= Beginning of Section =

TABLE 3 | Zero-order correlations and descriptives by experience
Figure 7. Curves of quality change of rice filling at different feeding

= End of Section =
= Beginning of Section =

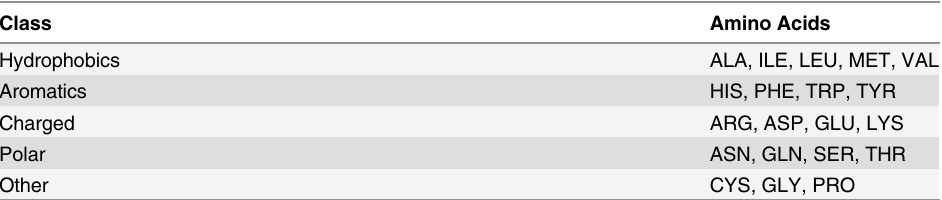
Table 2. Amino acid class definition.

= End of Section =
= Beginning of Section =

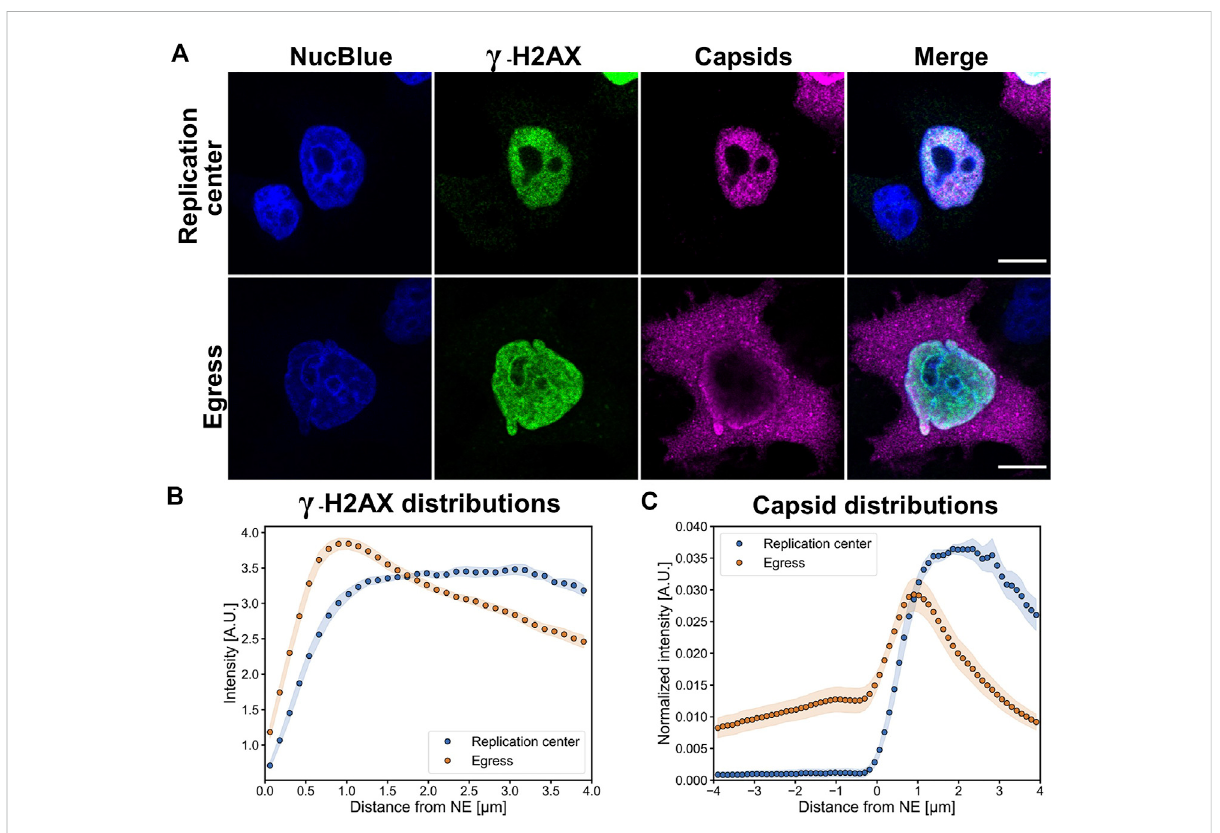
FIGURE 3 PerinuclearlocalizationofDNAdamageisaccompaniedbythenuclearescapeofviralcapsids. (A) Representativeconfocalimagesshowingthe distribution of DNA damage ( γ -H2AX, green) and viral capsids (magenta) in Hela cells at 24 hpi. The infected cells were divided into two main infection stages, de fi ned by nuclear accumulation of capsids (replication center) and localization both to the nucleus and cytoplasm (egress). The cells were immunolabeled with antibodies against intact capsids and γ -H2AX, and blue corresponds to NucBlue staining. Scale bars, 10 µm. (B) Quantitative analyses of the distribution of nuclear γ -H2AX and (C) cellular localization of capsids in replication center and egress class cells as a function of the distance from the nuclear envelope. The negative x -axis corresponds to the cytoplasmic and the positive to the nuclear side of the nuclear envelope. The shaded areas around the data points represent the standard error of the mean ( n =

= End of Section =

◆ Assignment: Using the data above, reproduce exactly the lines between those holding "TABLE 3 | Zero-order" and "Figure 7. Curves", inclusive, and no others.

◆ Response:
TABLE 3 | Zero-order correlations and descriptives by experience
Figure 7. Curves of quality change of rice filling at different feeding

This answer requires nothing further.